▽

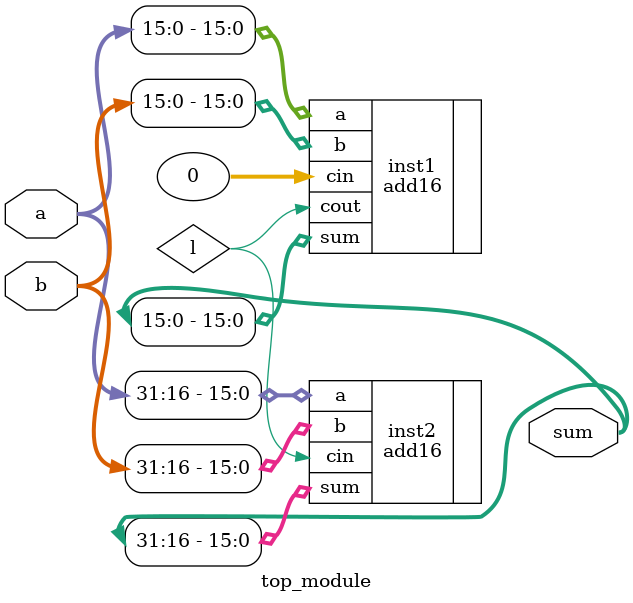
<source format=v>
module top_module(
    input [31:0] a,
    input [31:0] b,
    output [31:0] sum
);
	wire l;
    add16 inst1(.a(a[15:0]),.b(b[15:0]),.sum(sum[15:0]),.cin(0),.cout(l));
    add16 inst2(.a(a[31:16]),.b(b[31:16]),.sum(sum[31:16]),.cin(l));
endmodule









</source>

△

• **TASK STATEMENT**
At the line with "output [31:0] sum", start returning lines exactly, and stop after the final line of the listing.

• **EXERCISE RESULT**
    output [31:0] sum
);
	wire l;
    add16 inst1(.a(a[15:0]),.b(b[15:0]),.sum(sum[15:0]),.cin(0),.cout(l));
    add16 inst2(.a(a[31:16]),.b(b[31:16]),.sum(sum[31:16]),.cin(l));
endmodule









</source>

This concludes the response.